Думать не будем пока ни о чем (Субботина) - страница 96

Но когда просыпаюсь, то цифры на часах в телефоне буквально орут, что я вообще охреневший мужик, потому что закрывал глаза около десяти, а сейчас без десяти минут полдень. И это не все «приятные» утренние новости, потому что у меня целая цепочка сообщений от бывшей. Даже не знаю, хочу ли их читать. Но прикола ради, чтобы поржать над очередной гранью тяжелого сибирского характера, все же перелистываю. Правда, почти и не вчитываюсь, потому что это какой-то бессвязный поток сознания, густо разбавленный смайликами средних пальцев и целыми заборами из восклицательных знаков.

Первое она написала около двух ночи, последнее — почти в пять, когда мы с Очкариком уже спали без задних ног.

«Ты — кобелина!» Тоже мне новость.

«Ты нарочно вцепился в эту страшную дуру, чтобы сделать мне больно!» Какое самомнение.

«Ты не будешь с ней, я тебе клянусь!»

Это краткая выжимка пары десятков сообщений, над которыми я мысленно глумлюсь, в очередной раз убеждаясь, как прав был, вышвыривая ее из своей жизни. И как тупил, потому что сделать это нужно было еще год или даже два назад.

Зацепить меня Наташка уже не может. Никак. А вот угроза сделать так, чтобы я «не был с ней» заставляет задуматься. Такой, как моя бывшая, достать малышку — раз плюнуть.

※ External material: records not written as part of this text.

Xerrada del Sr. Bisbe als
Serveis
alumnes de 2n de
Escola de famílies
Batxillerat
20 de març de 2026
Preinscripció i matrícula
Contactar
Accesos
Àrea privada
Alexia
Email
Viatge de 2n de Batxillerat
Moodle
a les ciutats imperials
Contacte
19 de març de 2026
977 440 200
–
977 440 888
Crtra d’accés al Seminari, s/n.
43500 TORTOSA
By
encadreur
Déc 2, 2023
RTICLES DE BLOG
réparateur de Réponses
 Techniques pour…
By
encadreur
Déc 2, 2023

Она ее проглотит прямо с костями — и не поморщится. И если уж Наташа вбила что-то себе в голову, то она скорее поверит, что ошибается весь остальной мир, но она-то — она точно на сто процентов права.

Дверь в комнату открывается, и я смотрю, как малышка потихоньку крадется ко мне с маленьким подносом.

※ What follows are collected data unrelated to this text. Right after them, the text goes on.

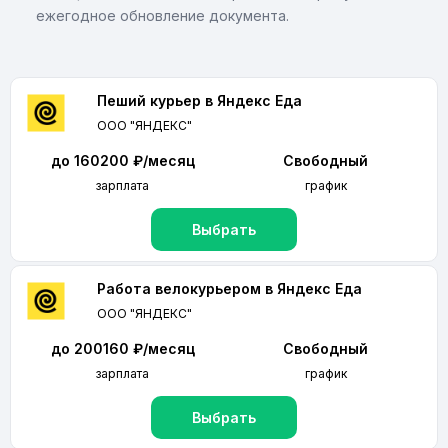
ежегодное обновление документа.
Пеший курьер в Яндекс Еда
ООО "ЯНДЕКС"
до 160200 ₽/месяц
Свободный
зарплата
график
Выбрать
Работа велокурьером в Яндекс Еда
ООО "ЯНДЕКС"
до 200160 ₽/месяц
Свободный
зарплата
график
Выбрать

Черт, это вообще реально? Завтрак в постель?

— Доброе утро, мой сонный майор, — сияет Йени, усаживаясь рядом со мной на «кровати» из матрасов. — Выспался?

На подносе — большая чашка с кофе, тарелка с гренками с красной рыбой и морковью с гриля.

— Сто лет так классно не спал, — зеваю я. И тут же вспоминаю: — Нет, в прошлый раз я спал так же, когда одна пьяненькая писательница сопела мне в спину, и я чуть не сдурел.

У нее снова розовеют щеки, так что малышка быстро вручает мне поднос, вскакивает, несется к двери и уже в пороге виновато улыбается.

— Прости, но там уже все собираются… Я знаю, что ты устал, но папа… в общем…

— Я спущусь через десять минут, Очкарик.

Она счастливо сияет, посылает мне громкий чмок и исчезает, очень похожая на сон под утро, реальный и нереальный одновременно.

С ней сложно. В душе, когда я решился пощупать ее границы, был уверен, что хрен мне что обломится, но очень хотел посмотреть, какая она, когда выбирается из скорлупки тихони и трусихи. Оказалось, там целый Клондайк.